The Student Health Care Center has a pill that effectively prevents getting HIV, but students at UF haven’t taken advantage of it in at least three years.
Known as PrEP, or pre-exposure prophylaxis, the pill can cut the risk of getting HIV by about 92 percent when taken daily, according to the Centers for Disease Control and Prevention.
It’s been available at the SHCC since 2011, said Laura Tipton, a UF pharmacy employee.
It can cost an uninsured person about $1,600 a month, but most insurance companies cover about 75 percent of the costs, said Stacey Hall, a UF health care provider.
In Hall’s three years of working for the UF Health Care Center, she has yet to prescribe the PrEP pill to anyone.
PrEP is only offered in the brand name Truvada, which is made by the biopharmaceutical company Gilead Sciences.
Sandy Saunders, a UF pharmacology doctoral student, said she’d rather stay abstinent than pay for a pill that costs three times her rent.
“American pharmaceutical companies have the power to drop the price of medications, but they choose not to,” she said. “If a generic brand of the drug was made available, it would probably be used more.”
Before taking the pill, students must be diagnosed as HIV-negative and attend a series of follow-up appointments, which Hall said is usually a deterrent. Students often lose interest when they discover they’ll have to change their daily routine to take it.

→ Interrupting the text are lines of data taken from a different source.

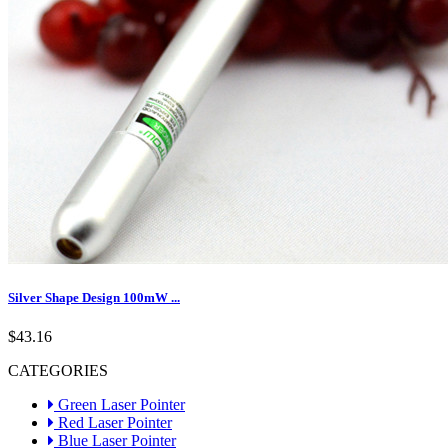
Silver Shape Design 100mW ...
$43.16
CATEGORIES
Green Laser Pointer
Red Laser Pointer
Blue Laser Pointer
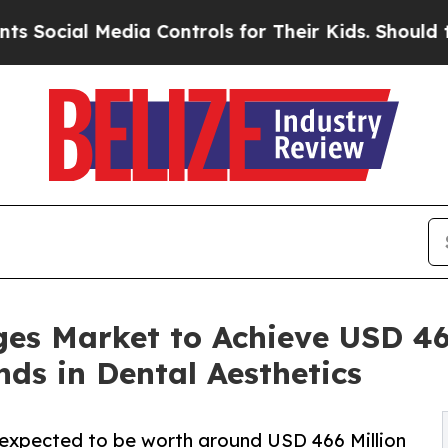
 Media Controls for Their Kids. Should the US?
Th
es Market to Achieve USD 466
ds in Dental Aesthetics
 expected to be worth around USD 466 Million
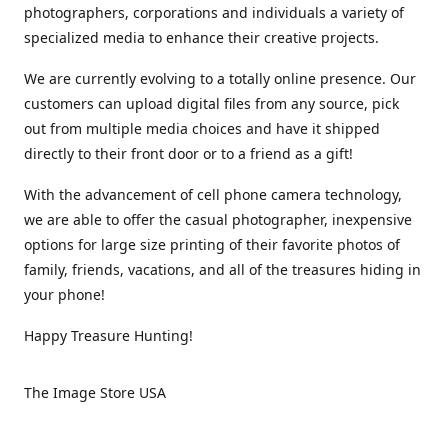
photographers, corporations and individuals a variety of
specialized media to enhance their creative projects.
We are currently evolving to a totally online presence. Our
customers can upload digital files from any source, pick
out from multiple media choices and have it shipped
directly to their front door or to a friend as a gift!
With the advancement of cell phone camera technology,
we are able to offer the casual photographer, inexpensive
options for large size printing of their favorite photos of
family, friends, vacations, and all of the treasures hiding in
your phone!
Happy Treasure Hunting!
The Image Store USA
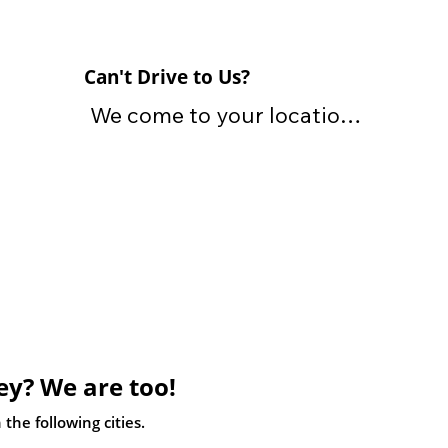
Can't Drive to Us?
We come to your location 
and tow away your vehicle 
for free

We offer free towing with 
the purchase of your 
vehicle. We own and 
operate our own fleet of 
tow trucks. We can tow 
ey? We are too!
your car away from your 
residence, business 
the following cities.
location, auto shop or an 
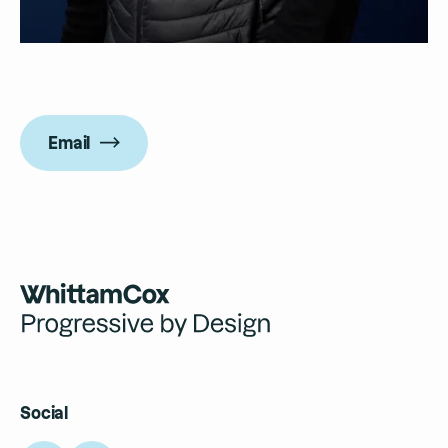
Email
Social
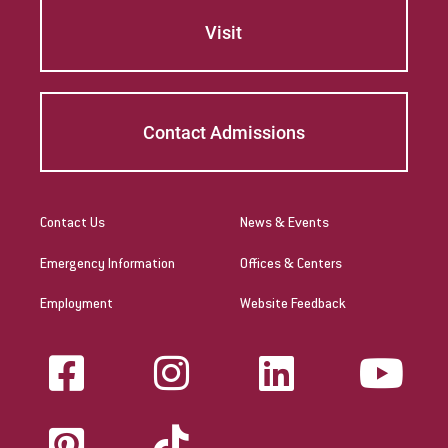
Visit
Contact Admissions
Contact Us
News & Events
Emergency Information
Offices & Centers
Employment
Website Feedback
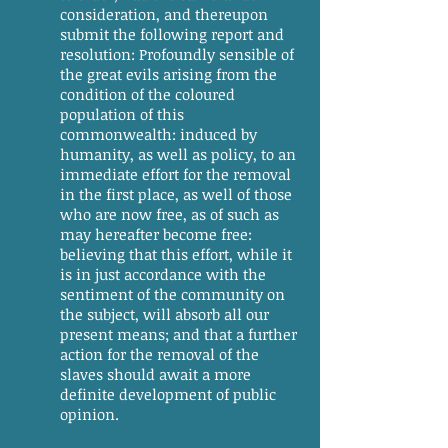
consideration, and thereupon
submit the following report and
resolution: Profoundly sensible of
the great evils arising from the
condition of the coloured
population of this
commonwealth: induced by
humanity, as well as policy, to an
immediate effort for the removal
in the first place, as well of those
who are now free, as of such as
may hereafter become free:
believing that this effort, while it
is in just accordance with the
sentiment of the community on
the subject, will absorb all our
present means; and that a further
action for the removal of the
slaves should await a more
definite development of public
opinion.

Ideally, the pill must be taken at the same time every day, Tipton said .
“People forget to do a lot of things throughout their day, so a lot of people might forget to take the pill daily,” Hall said. “If you miss a day, then it’s pretty much rendered useless.”
HIV has a three-month incubation period, called the “window period,” Hall said. This means a four-month process before the patient can actually take the pill.
While some health care providers are aware the pill may come with the social side effect of increasing risky behavior, others believe it is a big step toward controlling the spread of HIV and AIDS, Hall said.